PASSAGE SHOWN:
The COVID-19 pandemic has increased difficulties for civil society’s voice to be heard, at a time when there are some many demands for change from so many people around the world who are denied their basic rights.
This remains also true within the European Union according to a report by the European Union Agency for Fundamental Rights (FRA), published on 22 September 2021. The agency notes that “57% of civil society organisations consider their work conditions have deteriorated in 2020” and “threats and attacks have increased”, 60% of organisations polled recognise facing “difficulties in finding funding for their work”.
A healthy civil society helps shape political processes, successfully organise political participation, denounce corruption and human rights abuses, and demand accountability from state actors. And yet, independent civil society, on both sides of the Mediterranean, remains under threat from a range of actors who employ a mix of legal or quasi-legal, bureaucratic, financial, political, and security-related methods. Western governments do not prioritise the re-opening of civic space in their foreign policy agendas. They often refrain from escalating diplomatic pressure on repressive governments for fear of damaging their geopolitical, security, or economic interests. Governments that silence domestic critics are less likely to speak out against civil society restrictions abroad, meaning also their credibility is poor when they do so.

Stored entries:

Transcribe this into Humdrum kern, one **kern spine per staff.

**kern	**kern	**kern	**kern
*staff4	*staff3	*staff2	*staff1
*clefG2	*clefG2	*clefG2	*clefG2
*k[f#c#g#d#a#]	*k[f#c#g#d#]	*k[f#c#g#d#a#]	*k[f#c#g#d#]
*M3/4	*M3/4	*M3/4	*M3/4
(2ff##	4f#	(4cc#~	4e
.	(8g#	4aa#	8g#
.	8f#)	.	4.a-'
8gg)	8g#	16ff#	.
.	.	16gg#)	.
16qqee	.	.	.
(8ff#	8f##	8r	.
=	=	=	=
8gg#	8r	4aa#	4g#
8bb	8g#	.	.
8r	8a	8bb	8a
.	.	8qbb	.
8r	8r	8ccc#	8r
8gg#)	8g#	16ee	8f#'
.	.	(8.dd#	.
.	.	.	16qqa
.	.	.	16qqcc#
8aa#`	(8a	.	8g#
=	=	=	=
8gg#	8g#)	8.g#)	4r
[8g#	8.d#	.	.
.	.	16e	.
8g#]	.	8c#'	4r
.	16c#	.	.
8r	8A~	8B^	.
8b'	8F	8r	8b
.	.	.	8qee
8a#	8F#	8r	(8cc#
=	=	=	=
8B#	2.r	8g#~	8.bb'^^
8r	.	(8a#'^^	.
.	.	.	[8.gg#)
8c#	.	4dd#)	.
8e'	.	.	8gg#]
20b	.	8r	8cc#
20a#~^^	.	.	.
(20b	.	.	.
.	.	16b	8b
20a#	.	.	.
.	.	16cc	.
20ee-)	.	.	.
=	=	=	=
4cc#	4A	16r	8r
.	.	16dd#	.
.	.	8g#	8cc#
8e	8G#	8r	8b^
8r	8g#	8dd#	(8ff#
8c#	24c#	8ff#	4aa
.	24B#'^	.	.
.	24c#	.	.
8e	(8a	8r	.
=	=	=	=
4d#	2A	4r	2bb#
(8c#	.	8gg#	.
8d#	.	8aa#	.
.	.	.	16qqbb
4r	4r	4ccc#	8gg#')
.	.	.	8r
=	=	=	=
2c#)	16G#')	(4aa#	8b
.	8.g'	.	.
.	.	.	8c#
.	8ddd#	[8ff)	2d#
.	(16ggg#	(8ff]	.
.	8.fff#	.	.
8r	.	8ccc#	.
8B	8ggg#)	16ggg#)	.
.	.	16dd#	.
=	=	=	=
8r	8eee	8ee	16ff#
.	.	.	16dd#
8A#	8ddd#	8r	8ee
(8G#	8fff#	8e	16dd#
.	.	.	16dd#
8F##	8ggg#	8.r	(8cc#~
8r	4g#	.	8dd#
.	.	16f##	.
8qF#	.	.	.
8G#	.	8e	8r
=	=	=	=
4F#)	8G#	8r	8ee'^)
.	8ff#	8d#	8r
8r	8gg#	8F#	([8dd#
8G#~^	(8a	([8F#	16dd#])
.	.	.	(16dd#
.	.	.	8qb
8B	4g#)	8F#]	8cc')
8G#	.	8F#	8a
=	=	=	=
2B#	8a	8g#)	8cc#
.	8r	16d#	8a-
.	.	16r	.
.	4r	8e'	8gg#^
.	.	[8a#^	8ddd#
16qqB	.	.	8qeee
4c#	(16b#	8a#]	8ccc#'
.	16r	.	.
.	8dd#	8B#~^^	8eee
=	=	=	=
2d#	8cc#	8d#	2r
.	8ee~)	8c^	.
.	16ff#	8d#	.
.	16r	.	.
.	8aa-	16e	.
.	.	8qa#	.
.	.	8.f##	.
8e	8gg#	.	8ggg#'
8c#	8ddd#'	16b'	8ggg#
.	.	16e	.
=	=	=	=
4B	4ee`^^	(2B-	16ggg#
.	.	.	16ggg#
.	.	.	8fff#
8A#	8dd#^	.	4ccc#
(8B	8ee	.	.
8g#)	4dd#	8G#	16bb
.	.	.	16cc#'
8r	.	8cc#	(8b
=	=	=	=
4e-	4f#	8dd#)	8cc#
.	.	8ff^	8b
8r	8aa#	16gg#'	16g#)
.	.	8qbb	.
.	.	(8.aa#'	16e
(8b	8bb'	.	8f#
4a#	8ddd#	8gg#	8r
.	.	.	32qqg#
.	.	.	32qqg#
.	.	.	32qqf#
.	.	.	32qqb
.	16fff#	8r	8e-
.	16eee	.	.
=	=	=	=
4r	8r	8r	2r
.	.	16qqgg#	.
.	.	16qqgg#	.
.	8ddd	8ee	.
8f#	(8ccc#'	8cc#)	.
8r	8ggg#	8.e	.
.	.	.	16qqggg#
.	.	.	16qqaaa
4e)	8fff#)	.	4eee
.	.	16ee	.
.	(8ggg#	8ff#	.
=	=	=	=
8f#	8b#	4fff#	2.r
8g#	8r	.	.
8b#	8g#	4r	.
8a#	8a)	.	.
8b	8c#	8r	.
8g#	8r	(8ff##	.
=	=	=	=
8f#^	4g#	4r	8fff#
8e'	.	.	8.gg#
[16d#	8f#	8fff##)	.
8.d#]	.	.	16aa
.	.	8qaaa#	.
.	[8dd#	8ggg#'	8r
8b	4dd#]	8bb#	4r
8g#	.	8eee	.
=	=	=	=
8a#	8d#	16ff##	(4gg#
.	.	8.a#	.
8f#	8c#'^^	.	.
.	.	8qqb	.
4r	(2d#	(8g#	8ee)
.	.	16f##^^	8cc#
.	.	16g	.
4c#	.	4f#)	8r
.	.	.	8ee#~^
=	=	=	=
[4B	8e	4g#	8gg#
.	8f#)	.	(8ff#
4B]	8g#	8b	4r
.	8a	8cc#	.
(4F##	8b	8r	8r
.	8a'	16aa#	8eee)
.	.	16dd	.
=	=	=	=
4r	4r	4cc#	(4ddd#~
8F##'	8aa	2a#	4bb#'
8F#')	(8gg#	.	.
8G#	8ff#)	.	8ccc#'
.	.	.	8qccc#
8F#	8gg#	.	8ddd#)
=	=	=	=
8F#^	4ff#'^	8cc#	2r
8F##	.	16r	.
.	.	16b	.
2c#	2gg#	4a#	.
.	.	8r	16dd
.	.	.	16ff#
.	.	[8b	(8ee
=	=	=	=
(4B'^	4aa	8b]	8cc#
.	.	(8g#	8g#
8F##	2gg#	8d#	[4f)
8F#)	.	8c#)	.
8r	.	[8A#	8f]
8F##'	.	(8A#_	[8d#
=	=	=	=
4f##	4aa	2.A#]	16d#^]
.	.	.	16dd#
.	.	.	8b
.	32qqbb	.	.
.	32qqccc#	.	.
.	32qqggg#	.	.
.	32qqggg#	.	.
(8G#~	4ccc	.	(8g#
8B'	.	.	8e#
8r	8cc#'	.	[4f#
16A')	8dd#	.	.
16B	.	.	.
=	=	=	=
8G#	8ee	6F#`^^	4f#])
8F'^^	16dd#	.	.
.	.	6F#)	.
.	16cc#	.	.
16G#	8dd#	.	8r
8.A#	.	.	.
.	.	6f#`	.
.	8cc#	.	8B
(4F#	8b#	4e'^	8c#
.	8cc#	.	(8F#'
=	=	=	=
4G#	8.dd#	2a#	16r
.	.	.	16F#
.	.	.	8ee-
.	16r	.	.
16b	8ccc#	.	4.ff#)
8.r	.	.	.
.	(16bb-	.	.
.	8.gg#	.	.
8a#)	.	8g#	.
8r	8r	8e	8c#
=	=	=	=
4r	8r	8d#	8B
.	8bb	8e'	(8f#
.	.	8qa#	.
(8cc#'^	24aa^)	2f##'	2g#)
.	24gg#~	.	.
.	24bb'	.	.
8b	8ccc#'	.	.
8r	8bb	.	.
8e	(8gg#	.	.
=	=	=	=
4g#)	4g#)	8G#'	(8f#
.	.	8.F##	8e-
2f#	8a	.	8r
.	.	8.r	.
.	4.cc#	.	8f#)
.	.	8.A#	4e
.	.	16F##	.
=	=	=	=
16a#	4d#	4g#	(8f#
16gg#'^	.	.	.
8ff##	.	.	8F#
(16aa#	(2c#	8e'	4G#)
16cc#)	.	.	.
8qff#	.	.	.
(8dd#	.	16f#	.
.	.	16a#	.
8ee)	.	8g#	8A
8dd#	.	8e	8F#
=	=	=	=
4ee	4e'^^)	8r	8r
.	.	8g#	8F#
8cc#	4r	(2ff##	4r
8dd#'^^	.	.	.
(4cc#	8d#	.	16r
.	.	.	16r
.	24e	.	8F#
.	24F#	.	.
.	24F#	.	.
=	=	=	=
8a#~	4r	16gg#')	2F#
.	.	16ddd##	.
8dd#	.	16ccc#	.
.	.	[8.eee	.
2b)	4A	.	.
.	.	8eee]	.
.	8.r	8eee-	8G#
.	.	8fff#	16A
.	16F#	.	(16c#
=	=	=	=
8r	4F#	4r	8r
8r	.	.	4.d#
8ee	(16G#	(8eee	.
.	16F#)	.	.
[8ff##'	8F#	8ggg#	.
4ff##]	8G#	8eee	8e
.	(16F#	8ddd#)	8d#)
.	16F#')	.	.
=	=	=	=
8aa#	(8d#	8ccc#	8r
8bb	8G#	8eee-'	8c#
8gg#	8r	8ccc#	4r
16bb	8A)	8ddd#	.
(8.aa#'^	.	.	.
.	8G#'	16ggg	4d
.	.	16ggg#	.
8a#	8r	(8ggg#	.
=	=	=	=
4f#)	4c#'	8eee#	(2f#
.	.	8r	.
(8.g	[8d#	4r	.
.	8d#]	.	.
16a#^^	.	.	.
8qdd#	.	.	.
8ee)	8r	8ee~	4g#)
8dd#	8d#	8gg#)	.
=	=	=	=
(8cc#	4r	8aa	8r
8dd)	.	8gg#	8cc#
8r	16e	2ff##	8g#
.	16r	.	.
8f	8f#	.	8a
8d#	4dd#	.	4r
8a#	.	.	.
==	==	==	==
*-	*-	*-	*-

INSTRUCTIONS:
**a)** In the passage on civil society, what percentage of civil society organisations consider their work conditions to have deteriorated in 2020?
**b)** List every kind of method that the passage on civil society says actors use against independent civil society.
**c)** Extend the passage on threats to civil society, starting after its last sentence.

ANSWER SET:
**a)** 57%

**b)** Legal or quasi-legal, bureaucratic, financial, political, and security-related methods.

**c)**
A resilient civil society
In recent years, multilateral institutions and practices have been weakened and gross human rights violations still go unpunished. However, despite the “usual challenges”, civil society contribution to the advancement of democracy and the protection of human rights have not been left unheard by institutional actors: the development and the adoption of General Comment 37 in July 2020 by the UN Human Rights Committee as a thorough guidance on the right of peaceful assembly, as enshrined in Article 21 of the International Covenant on Civil and Political Rights (ICCPR) has been possible only thanks to the involvement of and the cooperation with multilateral institutions, states and civil society.
The importance of civil society has also been highlighted by the adoption of the UN Guidance note on the protection and promotion of civic space in September 2020 and by its involvement in the Conference on the future of Europe. In a revamped attempt to renew multilateralism, international institutions should not keep civil society actors away from their work, but instead further include them.